Norris, McLaughlin & Marcus

Surviving Shareholder Litigation with Your Business – And Your Sanity – Intact

Shareholder litigation: Those two words designate an action that can be profoundly disruptive to a business, because the mere existence of such a pitched battle between owners can bring a closely held company to a grinding halt.

When shareholder litigation is pending, the owners obviously have issues with each other severe enough to warrant filing suit.  Those cases can involve allegations as nasty as fraud, mismanagement, or even embezzlement.  Often, one shareholder has had his or her employment terminated, and is no longer on site, but is on the outside, looking in.  Even more often, the shareholders involved in litigation against each other are still working together – or trying to – sometimes in very close quarters.  This may be the most difficult type of shareholder litigation of all, especially when the shareholders are family members.

Shareholder litigation where the owners still work together can seem to take over a company.  Every decision made, every act undertaken, is viewed through the litigation prism.  Why is he asking me to do this?  Do we really need it done, or is he somehow trying to make me look bad or set me up?  Why is she asking for that document?  Does she need it for the business, or is it going to be a trial exhibit?  Obviously, such an atmosphere can be poisonous, and sometimes even fatal, to a company.

It goes without saying that, during the pendency of shareholder litigation, decisions should be made with the company’s best interest at heart.  Of course, while this may describe your thought process, it may not describe your fellow shareholder’s, leading to confusion and even chaos.  For example, when one owner tells the bookkeeper to approve and reimburse for a certain expense, but the other owner directs the payment not to be made, the situation can become very tense, whether the expense is an advertisement, business travel, or a new computer.  Or, when one shareholder wants to grow the business, but the other insists on maintaining the status quo until the litigation is over, the impasse can be detrimental and demoralizing to the other employees.

When your business partner does any of the above, and acts in a way that harms the company, the action you take may be based entirely on the judge in your case.  In New Jersey, some judges are more receptive to getting involved in business disputes between litigants, and some less so.  Some judges will attempt to resolve such disputes on a conference call, while others will require the filing of a formal motion for relief.  Often a judge will appoint a “Special Master” to resolve such disputes, either with both parties agreeing to abide by the resulting decision, or with the right to appeal that decision to the judge.  However the judge decides to resolve the issues, an attorney with experience in shareholder litigation is critical.

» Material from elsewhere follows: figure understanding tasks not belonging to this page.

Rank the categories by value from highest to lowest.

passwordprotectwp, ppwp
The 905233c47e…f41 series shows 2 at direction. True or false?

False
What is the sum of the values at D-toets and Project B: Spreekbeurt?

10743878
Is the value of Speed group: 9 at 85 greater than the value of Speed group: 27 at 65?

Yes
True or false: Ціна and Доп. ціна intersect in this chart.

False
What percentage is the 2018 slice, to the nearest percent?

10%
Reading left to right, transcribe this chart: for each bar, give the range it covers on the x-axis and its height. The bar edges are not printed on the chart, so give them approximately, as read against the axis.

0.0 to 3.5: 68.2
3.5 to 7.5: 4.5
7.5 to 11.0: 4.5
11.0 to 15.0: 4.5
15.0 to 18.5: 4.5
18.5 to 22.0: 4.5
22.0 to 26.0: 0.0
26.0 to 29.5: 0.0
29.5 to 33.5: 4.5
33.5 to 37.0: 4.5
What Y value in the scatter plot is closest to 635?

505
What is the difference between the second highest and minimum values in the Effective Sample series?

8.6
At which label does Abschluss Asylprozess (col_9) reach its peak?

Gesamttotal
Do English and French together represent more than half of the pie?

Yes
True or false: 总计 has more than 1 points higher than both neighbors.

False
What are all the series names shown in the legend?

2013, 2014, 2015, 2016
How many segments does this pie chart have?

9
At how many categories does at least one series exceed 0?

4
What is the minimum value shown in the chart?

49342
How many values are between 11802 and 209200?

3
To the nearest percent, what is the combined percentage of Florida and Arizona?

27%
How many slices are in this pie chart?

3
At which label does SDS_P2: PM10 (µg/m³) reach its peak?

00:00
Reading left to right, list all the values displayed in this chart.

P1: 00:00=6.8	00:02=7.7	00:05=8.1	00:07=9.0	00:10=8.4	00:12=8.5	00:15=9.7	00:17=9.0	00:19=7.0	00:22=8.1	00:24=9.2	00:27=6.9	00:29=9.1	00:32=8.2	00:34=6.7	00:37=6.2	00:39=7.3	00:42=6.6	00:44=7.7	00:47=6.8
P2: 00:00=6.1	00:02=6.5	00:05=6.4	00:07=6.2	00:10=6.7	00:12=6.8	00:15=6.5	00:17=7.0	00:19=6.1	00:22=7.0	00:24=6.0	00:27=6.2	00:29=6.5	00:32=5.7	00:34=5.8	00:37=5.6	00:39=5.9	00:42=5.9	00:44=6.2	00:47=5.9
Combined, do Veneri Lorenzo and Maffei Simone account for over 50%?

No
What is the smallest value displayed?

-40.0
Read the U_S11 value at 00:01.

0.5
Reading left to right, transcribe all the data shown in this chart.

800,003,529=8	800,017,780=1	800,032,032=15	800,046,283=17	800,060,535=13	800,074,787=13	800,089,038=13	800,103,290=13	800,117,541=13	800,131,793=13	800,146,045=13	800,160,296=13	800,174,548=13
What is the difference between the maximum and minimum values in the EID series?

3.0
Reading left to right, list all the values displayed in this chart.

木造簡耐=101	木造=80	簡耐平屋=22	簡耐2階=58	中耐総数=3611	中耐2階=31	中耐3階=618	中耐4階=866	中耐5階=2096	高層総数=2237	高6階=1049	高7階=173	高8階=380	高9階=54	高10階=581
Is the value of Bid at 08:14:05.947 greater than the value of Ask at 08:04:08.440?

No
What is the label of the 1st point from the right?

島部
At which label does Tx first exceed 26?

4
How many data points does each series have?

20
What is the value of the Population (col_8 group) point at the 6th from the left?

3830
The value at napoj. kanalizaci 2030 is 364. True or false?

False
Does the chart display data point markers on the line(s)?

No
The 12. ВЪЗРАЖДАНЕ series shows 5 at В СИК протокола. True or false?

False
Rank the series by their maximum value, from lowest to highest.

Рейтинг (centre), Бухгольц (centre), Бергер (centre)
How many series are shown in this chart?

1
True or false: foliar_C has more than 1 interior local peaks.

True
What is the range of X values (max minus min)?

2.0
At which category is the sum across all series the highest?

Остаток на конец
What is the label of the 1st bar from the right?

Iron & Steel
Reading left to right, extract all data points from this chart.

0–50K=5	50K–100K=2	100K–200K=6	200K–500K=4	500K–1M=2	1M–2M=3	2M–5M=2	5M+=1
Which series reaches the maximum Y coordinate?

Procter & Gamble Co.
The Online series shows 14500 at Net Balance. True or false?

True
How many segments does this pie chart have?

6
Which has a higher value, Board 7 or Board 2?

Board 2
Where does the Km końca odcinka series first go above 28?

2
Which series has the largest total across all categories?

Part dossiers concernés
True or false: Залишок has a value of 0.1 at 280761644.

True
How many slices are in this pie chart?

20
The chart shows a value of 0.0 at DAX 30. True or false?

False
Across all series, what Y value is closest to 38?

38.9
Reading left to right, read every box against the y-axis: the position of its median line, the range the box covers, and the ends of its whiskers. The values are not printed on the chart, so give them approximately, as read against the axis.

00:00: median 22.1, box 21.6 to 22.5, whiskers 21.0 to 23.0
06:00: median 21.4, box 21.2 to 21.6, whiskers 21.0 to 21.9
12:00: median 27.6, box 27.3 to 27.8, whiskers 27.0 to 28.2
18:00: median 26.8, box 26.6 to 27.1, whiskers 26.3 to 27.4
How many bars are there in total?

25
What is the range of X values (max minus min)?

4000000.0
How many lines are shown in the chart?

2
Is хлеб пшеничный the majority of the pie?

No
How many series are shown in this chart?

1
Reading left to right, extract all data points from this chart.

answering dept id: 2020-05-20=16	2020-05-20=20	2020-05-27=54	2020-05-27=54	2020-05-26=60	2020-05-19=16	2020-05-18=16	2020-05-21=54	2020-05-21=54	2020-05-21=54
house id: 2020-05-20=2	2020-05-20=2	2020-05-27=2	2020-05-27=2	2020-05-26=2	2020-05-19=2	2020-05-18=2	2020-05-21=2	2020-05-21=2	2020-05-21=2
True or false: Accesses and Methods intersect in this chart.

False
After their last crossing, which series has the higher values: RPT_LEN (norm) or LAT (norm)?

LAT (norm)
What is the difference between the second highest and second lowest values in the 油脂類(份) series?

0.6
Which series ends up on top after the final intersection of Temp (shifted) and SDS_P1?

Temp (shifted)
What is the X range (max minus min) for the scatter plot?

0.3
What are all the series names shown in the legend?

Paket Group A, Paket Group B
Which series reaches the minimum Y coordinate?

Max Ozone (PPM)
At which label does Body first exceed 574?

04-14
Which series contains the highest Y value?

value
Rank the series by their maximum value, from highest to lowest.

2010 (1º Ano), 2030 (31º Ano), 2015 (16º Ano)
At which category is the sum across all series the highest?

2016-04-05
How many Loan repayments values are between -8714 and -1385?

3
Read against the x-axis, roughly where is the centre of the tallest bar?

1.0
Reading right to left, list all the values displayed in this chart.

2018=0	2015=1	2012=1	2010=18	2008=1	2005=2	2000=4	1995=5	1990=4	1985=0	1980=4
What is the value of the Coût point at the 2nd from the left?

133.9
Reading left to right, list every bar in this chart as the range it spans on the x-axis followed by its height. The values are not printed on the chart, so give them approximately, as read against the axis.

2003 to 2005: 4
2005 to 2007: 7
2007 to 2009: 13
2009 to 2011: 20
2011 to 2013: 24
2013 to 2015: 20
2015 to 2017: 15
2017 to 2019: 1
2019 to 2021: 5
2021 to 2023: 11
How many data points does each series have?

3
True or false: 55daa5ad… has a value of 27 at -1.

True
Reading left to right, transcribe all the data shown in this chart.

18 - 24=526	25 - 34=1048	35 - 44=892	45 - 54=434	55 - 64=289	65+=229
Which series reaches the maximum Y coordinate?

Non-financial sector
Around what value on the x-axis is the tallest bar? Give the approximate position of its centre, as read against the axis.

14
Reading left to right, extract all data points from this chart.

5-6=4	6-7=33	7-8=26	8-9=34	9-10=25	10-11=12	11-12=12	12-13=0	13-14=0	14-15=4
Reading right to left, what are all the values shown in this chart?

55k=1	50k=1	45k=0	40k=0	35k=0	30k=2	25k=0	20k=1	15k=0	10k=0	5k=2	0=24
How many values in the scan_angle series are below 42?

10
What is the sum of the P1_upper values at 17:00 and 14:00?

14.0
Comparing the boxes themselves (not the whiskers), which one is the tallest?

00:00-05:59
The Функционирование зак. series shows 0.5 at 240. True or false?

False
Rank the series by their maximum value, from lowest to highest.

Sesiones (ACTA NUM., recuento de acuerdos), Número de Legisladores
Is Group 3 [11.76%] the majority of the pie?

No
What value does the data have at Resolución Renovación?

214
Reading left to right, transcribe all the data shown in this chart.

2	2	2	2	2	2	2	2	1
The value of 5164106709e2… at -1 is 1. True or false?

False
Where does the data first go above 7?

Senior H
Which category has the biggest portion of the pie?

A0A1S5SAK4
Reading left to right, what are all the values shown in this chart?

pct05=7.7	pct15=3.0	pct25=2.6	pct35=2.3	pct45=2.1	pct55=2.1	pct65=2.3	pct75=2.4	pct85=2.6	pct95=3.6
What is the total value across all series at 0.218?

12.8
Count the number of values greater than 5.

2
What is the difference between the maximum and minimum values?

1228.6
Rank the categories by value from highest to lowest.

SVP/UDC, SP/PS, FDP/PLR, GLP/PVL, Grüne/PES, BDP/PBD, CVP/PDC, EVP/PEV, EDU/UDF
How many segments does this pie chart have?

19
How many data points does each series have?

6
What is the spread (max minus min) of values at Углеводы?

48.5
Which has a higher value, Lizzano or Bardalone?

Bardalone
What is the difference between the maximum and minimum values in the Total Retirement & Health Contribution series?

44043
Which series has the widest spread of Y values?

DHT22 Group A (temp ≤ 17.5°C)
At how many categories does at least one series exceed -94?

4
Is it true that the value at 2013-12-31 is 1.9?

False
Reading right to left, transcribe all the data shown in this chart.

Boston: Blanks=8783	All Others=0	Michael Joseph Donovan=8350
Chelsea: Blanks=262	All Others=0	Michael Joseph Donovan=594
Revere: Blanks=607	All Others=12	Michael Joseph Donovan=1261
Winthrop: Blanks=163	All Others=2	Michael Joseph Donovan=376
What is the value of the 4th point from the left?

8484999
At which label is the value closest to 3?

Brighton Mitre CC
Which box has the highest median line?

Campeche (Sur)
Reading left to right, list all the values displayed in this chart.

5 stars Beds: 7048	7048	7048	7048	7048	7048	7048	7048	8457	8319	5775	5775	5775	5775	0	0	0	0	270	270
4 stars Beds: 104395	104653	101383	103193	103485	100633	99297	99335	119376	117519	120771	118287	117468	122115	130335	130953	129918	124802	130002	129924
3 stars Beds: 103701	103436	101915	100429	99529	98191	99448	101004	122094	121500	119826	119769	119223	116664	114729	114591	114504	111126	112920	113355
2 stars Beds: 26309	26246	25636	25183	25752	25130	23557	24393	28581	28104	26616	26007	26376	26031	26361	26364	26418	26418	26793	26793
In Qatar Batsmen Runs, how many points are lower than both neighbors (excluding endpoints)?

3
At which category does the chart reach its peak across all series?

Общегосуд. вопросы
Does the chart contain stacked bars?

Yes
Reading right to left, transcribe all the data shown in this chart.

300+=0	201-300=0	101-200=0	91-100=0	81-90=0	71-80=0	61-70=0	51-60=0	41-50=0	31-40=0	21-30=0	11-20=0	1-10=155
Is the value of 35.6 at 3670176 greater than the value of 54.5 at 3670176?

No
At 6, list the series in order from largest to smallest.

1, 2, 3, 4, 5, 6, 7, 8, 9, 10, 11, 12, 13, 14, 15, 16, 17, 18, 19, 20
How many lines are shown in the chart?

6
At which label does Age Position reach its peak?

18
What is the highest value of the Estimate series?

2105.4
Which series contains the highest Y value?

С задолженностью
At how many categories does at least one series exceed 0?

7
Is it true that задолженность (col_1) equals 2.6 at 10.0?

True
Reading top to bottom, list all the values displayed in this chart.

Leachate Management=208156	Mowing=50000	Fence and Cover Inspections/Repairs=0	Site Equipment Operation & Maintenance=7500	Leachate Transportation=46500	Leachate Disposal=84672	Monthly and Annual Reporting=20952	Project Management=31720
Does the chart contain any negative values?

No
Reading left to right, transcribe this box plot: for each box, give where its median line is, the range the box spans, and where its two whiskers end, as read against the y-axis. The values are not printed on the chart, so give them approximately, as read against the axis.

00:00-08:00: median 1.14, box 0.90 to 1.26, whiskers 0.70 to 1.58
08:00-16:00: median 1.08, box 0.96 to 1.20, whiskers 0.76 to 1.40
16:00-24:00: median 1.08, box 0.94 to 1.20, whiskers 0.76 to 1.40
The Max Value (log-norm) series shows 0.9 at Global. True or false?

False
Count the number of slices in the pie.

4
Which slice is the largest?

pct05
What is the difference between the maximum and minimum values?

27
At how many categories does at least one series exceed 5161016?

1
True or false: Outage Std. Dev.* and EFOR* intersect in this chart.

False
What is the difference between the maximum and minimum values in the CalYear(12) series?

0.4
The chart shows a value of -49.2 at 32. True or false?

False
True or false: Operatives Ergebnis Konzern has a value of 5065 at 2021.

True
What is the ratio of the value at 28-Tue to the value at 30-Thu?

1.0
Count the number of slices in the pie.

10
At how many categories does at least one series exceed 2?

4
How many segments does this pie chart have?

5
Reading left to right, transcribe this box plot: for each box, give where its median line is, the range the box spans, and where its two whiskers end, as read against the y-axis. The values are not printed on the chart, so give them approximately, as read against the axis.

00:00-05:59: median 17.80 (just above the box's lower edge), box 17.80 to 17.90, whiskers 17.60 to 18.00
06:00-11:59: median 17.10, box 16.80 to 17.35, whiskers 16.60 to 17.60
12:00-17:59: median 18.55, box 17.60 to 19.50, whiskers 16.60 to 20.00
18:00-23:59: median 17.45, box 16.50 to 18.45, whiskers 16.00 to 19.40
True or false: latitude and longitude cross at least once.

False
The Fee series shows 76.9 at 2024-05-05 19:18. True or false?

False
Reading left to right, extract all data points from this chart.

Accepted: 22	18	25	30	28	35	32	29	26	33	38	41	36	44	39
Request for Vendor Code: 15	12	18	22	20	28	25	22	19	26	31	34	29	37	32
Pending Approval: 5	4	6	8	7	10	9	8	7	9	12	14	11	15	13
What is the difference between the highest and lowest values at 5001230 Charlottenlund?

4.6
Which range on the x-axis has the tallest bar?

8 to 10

It takes a special touch to present such issues to the court or Special Master, and not sound like your client is a whiner.  Often a client will be tempted to complain to the court about every little issue.  However, an attorney experienced in such cases will know what issues are important enough to bring to the court’s attention; and which ones should just be ignored – at least for the time being.  When interviewing an attorney to represent you in shareholder litigation, ask what creative solutions he has utilized to help his clients deal with a business partner as unbearable as you know yours will become once the Complaint has been filed.